The ACB is expected to interview Mutharika to establish if he were involved in the alleged importation of cement from Zambia using his Tax Payer Identification Number (TPIN) when he was Head of State.
It is alleged that cement worth K5 billion was imported into the country, duty-free, using Mutharika’s TPIN.
However, Mutharika’s lead lawyer Samuel Tembenu, in an interview with The Daily Times, expressed displeasure with the way the ACB was handling the matter.
Tembenu said Mutharika believes that the seven-day period he had been given was not enough considering that the interrogation would be based on events that happened within six months, such that giving them inadequate time to prepare is an injustice.
“We asked the ACB to provide us with some information relating to the matter so that we can easily prepare, but they did not provide the information.

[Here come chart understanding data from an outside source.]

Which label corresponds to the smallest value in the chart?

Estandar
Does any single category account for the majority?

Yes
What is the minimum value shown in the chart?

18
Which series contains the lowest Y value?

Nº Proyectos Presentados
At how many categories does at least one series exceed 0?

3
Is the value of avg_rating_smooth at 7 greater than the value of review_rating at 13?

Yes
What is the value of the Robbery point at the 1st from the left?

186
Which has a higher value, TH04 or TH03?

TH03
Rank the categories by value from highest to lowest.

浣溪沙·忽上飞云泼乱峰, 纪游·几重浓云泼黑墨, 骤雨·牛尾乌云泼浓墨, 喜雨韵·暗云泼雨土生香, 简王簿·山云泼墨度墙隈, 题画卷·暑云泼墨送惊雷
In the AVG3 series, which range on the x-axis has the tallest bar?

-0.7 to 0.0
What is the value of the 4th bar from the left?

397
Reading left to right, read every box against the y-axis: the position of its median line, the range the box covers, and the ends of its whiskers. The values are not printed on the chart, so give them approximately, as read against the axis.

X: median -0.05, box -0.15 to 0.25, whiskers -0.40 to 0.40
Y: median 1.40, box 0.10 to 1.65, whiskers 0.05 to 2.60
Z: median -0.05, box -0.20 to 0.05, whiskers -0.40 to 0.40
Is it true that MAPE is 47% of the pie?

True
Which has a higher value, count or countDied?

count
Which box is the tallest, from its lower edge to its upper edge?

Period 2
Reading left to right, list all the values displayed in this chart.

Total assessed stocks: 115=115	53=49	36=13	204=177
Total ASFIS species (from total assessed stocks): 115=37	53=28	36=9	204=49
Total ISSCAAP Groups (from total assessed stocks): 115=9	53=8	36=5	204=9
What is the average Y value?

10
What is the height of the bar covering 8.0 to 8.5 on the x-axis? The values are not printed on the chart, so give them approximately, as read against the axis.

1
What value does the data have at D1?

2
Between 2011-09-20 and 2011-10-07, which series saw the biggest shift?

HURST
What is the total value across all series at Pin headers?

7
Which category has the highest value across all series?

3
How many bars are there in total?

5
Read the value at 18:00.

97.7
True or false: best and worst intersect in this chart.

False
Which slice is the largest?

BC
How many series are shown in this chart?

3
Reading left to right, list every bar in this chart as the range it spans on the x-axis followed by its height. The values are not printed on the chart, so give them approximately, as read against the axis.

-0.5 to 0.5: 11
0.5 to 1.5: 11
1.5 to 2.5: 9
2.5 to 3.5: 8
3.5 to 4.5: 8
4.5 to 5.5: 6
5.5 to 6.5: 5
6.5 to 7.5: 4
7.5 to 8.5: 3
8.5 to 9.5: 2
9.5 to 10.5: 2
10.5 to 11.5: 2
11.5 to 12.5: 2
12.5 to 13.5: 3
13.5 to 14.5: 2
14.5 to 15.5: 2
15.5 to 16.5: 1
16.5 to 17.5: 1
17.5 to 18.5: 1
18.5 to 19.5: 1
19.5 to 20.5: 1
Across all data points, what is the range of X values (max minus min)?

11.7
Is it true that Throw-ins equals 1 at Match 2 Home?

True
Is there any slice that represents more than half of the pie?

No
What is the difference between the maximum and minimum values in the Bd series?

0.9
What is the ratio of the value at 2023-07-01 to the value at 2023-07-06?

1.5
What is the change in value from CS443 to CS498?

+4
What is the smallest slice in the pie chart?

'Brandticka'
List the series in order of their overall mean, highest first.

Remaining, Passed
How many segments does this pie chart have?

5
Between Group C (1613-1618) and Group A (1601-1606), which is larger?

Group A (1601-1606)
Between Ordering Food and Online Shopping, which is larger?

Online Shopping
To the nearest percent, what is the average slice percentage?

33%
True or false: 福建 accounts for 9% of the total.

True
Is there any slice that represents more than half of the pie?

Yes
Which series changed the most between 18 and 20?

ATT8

So, we have no choice but to go by their demands.
“Meanwhile, we are preparing for the interview and we will see how much progress we will make before determining our position,” Tembenu said.
When we sought Ndala’s views on the issue, she could not give reasons for ACB’s position.
However, sources privy to the issue said Mutharika’s lawyers wanted the bureau to give them 21 days, but their request was not taken into consideration.
When the matter first came to light, the ACB arrested several people including former deputy commissioner general of Malawi Revenue Authority Rosa Mbilizi, former State House chief of staff Peter Mukhitho and businessman Shafer Ahmed Chunara.
But, at press conferences he has held since being voted out of office on June 23 last year, Mutharika has been denying his involvement in the issue.
As part of their benefits, Malawi’s presidents are allowed to import some items for personal use without paying duty.